Extracted data entries:

* Start *

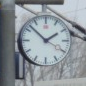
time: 1:52
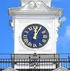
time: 12:04
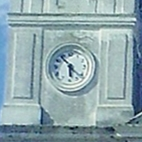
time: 5:53
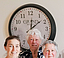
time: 12:08
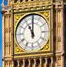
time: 11:00
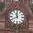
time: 11:40
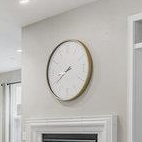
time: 8:39
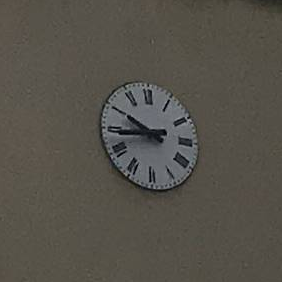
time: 9:43
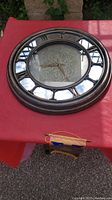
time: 8:24
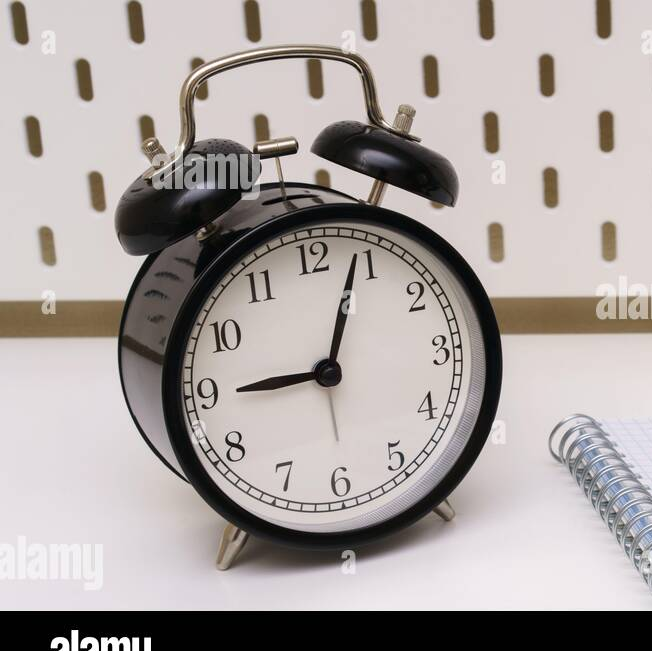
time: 9:03
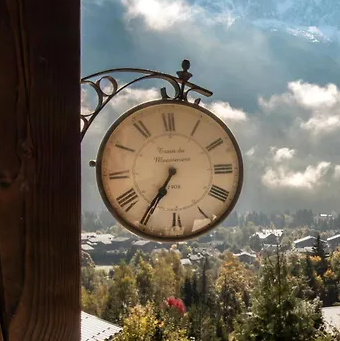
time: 6:35
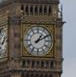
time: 1:10
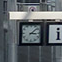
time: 3:07
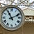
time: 11:10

* End *

## Task to carry out
Copy the "time:" line of every row above word for word, leaving out the pictures.

## Answer to this task
time: 1:52
time: 12:04
time: 5:53
time: 12:08
time: 11:00
time: 11:40
time: 8:39
time: 9:43
time: 8:24
time: 9:03
time: 6:35
time: 1:10
time: 3:07
time: 11:10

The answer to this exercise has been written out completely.